The sixth talk was by Rianne van den Berg, Normalizing Flows for Discrete Data, and amounted to covering three papers also discussed in NeurIPS 2019 proper, which I found somewhat of a suboptimal approach to an invited talk, as it turned into a teaser for following talks or posters. But the teasers it contained were quite interesting as they covered normalising flows as integer valued controlled changes of variables using neural networks about which I had just became aware during the poster session, in connection with papers of Papamakarios et al., which I need to soon read.

The seventh talk was by Matthew Hoffman: Langevin Dynamics as Nonparametric Variational Inference, and sounded most interesting, both from title and later reports, as it was bridging Langevin with VI, but I alas missed it for being “stuck” in a tea-house ceremony that lasted much longer than expected. (More later on that side issue!)

After the second poster session (with a highly original proposal by Radford Neal towards creating  non-reversibility at the level of the uniform generator rather than later on), I thus only attended Emily Fox’s Stochastic Gradient MCMC for Sequential Data Sources, which superbly reviewed (in connection with a sequence of papers, including a recent one by Aicher et al.) error rate and convergence properties of stochastic gradient estimator methods there.
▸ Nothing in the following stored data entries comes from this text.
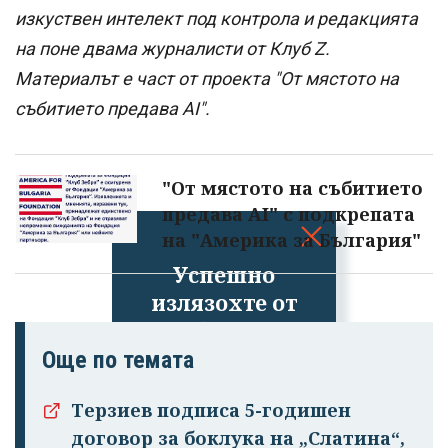
изкуствен интелект под контрола и редакцията
на поне двама журналисти от Клуб Z.
Материалът е част от проекта "От мястото на
събитието предава AI".
"От мястото на събитието
предава AI" с подкрепата
на "Америка за България"
Успешно
излязохте от
профила си!
Още по темата
Терзиев подписа 5-годишен
договор за боклука на „Слатина“,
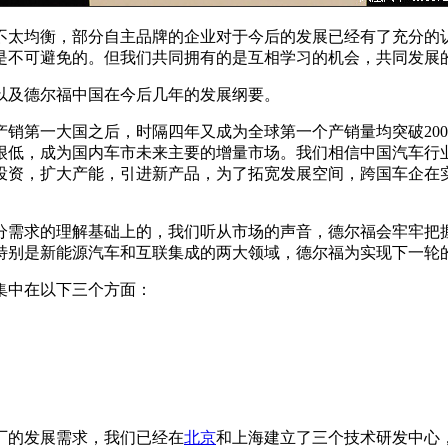
不太均衡，部分自主品牌的企业对于今后的发展已经有了充分的
是不可避免的。但我们共同拥有的是互相学习的机会，共同发展
以及德尔福中国在今后几年的发展纲要。
界产销第一大国之后，时隔四年又成为全球第一个产销量均突破20
很低，成为国内车市未来主要的增量市场。我们相信中国汽车行
投资，扩大产能，引进新产品，为了拓宽发展空间，跨国车企在
。
分需求的理解基础上的，我们听从市场的声音，德尔福会牢牢把
特别是新能源汽车和互联集成的两大领域，德尔福为实现下一轮
集中在以下三个方面：
厂的发展需求，我们已经在
北京
和上海建立了三个技术研发中心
Another paper I need to soon read!

The one before last speaker, Roman Novak, exposed a Python library about infinite neural networks, for which I had no direct connection (and talks I have always difficulties about libraries, even without a four hour sleep night) and the symposium concluded with a mild round-table. Mild because Frank Wood’s best efforts (and healthy skepticism about round tables!) to initiate controversies, we could not see much to bite from each other’s viewpoint.